» Request
Report each line of the records where "version" occurs.

### Entries provided

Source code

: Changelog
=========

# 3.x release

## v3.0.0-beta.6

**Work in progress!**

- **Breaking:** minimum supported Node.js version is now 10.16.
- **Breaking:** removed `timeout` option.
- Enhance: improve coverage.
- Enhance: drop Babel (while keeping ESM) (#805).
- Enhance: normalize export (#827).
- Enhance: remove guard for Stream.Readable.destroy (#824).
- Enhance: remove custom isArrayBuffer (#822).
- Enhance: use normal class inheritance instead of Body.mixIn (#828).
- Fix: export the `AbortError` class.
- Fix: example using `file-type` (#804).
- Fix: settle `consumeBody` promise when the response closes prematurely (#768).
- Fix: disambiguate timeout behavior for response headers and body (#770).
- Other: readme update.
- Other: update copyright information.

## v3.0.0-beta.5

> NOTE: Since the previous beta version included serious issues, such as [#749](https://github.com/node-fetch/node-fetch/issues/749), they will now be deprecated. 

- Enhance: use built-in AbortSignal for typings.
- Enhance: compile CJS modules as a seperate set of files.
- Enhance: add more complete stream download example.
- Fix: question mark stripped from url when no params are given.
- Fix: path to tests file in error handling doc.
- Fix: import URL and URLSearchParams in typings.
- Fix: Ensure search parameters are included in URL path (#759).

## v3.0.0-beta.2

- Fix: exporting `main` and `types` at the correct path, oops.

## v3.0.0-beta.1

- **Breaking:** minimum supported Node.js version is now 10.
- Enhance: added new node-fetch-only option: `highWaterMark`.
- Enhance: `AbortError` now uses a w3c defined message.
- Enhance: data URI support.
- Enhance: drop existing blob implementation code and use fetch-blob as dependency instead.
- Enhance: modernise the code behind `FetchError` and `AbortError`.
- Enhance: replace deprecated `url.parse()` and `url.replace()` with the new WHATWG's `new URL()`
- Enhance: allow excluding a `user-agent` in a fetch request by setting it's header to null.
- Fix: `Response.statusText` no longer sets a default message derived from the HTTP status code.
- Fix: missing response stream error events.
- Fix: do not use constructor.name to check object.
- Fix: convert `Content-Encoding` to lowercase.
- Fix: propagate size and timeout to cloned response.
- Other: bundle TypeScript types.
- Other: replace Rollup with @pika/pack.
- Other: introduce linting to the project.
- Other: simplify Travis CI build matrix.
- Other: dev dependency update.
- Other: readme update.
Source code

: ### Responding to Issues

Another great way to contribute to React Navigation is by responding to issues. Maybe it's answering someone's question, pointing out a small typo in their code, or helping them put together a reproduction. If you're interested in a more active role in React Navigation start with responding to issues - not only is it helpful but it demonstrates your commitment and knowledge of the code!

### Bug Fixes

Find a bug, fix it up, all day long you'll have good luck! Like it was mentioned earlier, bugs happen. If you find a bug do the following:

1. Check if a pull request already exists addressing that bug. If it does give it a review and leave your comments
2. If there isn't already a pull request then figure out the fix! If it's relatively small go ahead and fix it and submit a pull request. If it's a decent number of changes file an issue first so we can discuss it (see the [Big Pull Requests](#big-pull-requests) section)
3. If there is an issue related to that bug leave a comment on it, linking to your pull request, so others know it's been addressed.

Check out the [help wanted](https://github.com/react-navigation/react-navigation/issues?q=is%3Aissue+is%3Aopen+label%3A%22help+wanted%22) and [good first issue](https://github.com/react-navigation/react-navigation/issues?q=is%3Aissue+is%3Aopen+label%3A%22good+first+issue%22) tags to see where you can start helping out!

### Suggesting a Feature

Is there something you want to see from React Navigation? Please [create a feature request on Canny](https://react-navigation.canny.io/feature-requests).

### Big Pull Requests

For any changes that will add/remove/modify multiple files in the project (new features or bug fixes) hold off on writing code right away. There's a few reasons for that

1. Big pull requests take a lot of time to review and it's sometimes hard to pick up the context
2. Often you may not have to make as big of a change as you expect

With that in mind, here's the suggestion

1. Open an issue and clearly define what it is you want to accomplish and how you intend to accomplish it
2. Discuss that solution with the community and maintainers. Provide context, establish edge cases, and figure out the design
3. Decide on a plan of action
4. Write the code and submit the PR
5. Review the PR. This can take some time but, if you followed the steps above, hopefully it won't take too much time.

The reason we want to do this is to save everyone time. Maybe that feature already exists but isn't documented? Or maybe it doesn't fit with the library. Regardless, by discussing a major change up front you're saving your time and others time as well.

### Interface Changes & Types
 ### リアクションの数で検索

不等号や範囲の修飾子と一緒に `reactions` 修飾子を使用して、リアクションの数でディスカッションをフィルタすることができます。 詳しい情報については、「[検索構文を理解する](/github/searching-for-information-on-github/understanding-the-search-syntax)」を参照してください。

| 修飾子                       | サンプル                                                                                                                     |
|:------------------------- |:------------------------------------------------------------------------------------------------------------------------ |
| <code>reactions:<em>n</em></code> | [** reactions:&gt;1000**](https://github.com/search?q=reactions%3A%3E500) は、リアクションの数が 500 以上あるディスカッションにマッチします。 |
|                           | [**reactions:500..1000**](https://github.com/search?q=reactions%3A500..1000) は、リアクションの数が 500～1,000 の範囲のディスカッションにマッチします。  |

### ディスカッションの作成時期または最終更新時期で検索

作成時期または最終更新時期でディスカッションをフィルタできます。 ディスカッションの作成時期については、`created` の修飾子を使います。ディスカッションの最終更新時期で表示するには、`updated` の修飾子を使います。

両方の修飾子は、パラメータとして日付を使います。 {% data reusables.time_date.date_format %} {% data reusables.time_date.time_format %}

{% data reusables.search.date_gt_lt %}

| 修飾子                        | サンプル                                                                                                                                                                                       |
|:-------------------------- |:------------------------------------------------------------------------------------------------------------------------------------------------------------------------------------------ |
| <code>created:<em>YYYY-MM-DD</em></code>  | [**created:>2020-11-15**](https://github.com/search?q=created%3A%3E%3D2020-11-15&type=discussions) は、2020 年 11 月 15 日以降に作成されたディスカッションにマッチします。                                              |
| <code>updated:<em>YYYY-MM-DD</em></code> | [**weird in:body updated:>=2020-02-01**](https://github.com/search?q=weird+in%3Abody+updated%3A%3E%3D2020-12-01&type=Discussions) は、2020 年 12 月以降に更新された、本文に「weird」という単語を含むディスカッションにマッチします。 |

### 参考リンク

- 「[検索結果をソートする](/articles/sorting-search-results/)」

######

» Task result
- **Breaking:** minimum supported Node.js version is now 10.16.
> NOTE: Since the previous beta version included serious issues, such as [#749](https://github.com/node-fetch/node-fetch/issues/749), they will now be deprecated. 
- **Breaking:** minimum supported Node.js version is now 10.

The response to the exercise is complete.